DIRECTIONS. Copy out each line of the data below in which "forte" appears.

DATA FOR THE TASK.

[Start of Attachment]

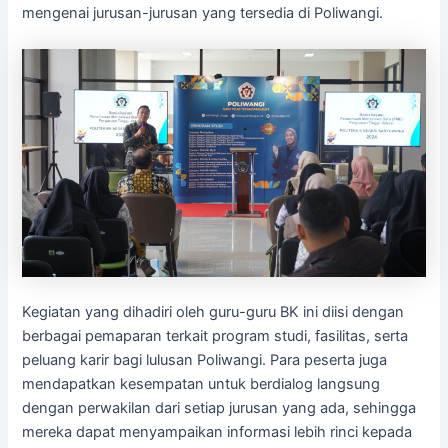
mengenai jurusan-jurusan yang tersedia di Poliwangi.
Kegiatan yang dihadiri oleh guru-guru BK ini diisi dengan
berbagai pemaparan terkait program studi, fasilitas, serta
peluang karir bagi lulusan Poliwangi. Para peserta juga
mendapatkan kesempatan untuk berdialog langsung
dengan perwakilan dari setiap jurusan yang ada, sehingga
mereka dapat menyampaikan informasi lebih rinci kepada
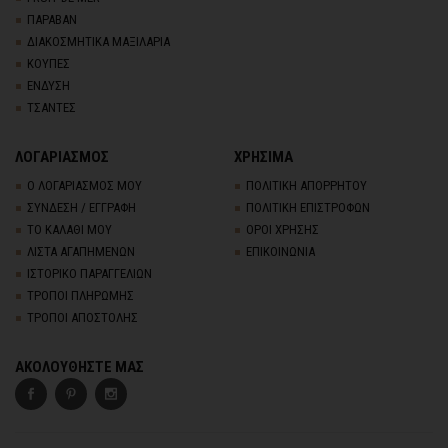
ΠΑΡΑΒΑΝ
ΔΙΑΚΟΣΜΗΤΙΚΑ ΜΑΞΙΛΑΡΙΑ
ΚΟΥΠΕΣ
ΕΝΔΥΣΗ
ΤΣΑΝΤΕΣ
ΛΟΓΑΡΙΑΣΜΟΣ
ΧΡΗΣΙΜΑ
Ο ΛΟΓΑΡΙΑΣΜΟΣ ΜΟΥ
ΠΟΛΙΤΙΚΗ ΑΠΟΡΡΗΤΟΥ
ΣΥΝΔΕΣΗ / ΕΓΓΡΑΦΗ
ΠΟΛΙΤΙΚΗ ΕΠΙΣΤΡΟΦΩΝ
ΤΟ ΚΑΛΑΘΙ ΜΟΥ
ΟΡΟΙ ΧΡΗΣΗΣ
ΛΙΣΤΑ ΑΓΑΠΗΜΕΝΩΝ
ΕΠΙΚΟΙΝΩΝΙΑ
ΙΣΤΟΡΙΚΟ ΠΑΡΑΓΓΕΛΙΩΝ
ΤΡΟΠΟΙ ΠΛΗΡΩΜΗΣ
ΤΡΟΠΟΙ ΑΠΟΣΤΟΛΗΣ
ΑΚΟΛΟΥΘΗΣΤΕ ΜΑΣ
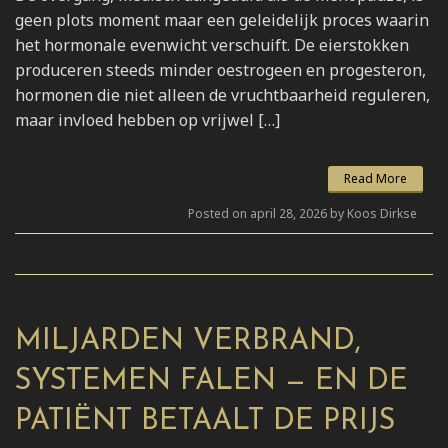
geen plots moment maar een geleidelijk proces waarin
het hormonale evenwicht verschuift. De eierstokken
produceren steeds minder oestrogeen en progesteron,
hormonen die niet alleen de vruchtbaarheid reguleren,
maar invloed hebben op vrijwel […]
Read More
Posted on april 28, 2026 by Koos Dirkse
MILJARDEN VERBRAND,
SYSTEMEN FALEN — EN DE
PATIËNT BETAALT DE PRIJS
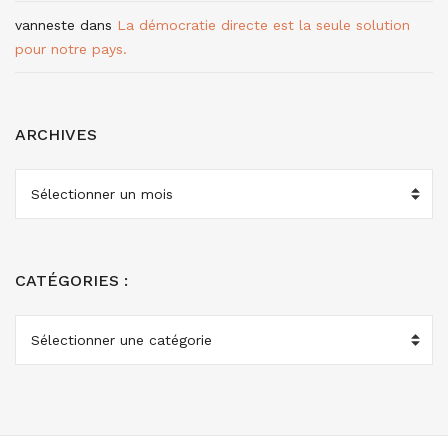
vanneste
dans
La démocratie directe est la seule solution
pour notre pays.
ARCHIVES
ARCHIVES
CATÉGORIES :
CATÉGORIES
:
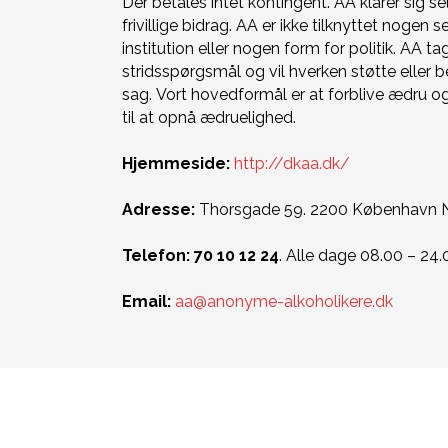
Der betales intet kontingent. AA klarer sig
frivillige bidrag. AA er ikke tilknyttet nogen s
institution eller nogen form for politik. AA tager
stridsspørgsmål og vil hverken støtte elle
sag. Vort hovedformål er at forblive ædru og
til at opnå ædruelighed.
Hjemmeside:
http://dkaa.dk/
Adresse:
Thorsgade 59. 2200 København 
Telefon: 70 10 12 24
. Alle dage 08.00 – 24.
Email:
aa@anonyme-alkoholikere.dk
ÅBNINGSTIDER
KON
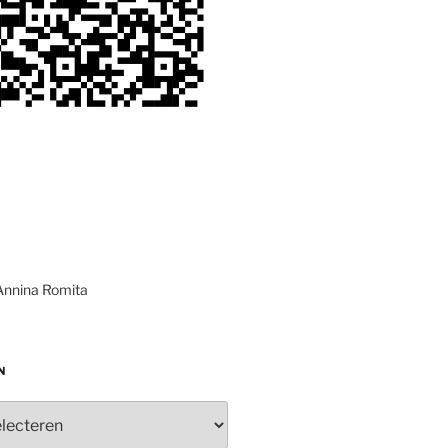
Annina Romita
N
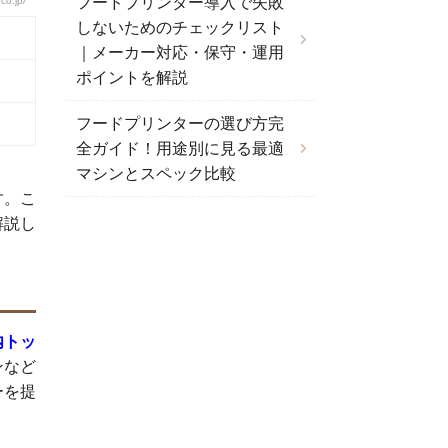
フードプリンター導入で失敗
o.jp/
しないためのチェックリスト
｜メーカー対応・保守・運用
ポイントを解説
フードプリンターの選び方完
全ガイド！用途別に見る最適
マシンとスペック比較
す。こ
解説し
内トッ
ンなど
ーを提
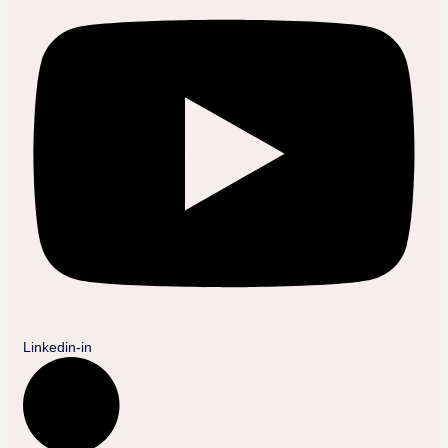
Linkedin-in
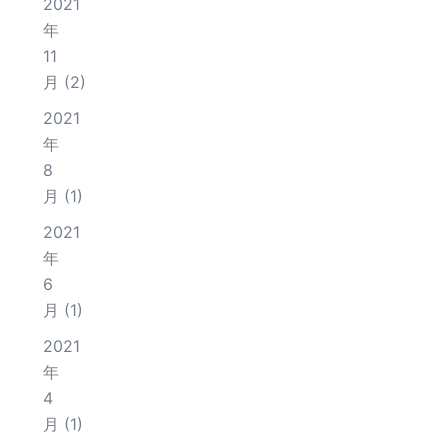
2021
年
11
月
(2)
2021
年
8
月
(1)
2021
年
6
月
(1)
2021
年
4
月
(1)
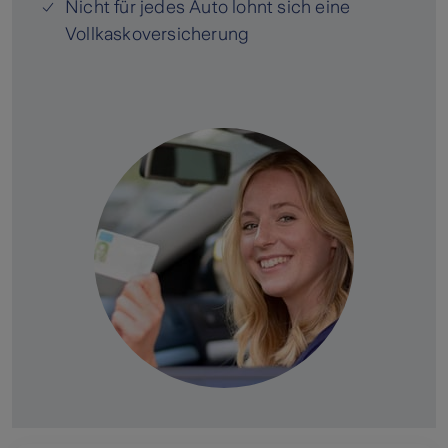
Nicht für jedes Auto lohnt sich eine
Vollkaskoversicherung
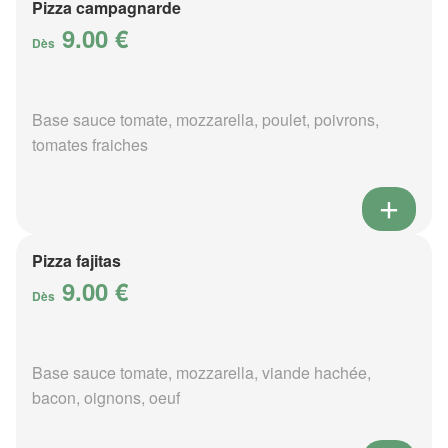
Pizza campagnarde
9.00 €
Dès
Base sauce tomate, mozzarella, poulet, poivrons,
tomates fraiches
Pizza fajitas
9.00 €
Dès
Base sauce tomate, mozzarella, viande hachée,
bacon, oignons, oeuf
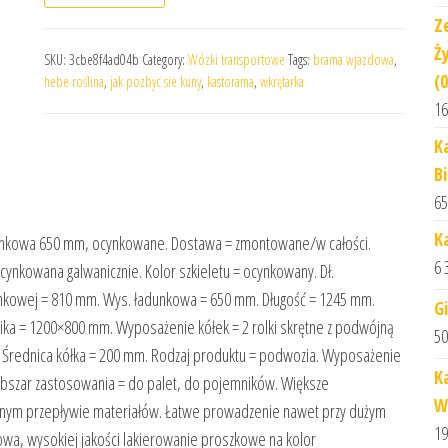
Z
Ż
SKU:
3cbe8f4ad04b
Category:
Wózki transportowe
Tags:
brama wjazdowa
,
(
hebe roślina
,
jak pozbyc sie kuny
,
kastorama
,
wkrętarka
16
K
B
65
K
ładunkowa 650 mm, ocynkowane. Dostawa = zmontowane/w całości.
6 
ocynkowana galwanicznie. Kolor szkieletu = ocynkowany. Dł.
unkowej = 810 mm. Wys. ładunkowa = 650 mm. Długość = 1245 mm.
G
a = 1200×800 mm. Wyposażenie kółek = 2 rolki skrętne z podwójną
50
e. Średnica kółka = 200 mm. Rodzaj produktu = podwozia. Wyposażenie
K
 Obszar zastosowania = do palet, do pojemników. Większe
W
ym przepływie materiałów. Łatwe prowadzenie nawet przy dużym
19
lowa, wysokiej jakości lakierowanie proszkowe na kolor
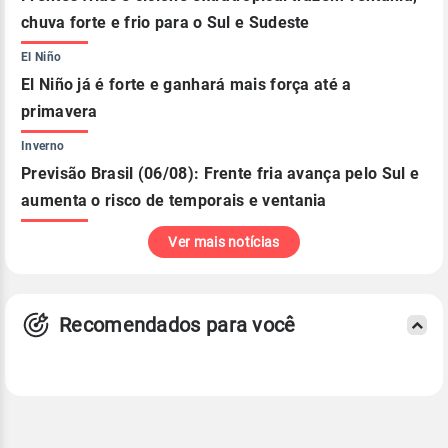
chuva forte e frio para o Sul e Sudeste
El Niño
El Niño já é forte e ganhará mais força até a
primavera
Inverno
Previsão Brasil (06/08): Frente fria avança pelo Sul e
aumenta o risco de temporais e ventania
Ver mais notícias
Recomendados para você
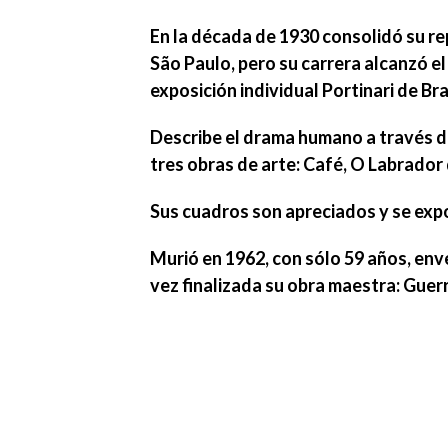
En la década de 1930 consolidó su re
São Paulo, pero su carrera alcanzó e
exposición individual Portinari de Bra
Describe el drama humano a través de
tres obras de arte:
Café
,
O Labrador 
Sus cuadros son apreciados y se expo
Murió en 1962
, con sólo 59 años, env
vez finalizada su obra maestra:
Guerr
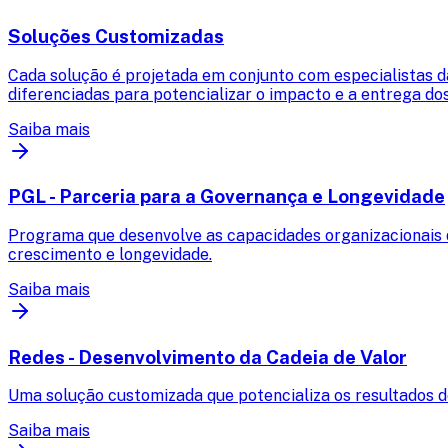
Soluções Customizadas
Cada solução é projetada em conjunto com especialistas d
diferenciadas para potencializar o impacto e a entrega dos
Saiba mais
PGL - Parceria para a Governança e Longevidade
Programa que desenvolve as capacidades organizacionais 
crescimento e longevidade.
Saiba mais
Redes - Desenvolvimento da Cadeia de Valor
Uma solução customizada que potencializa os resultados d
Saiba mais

[End of Attachment]

COMPLETED TASK.
chuva forte e frio para o Sul e Sudeste
El Niño já é forte e ganhará mais força até a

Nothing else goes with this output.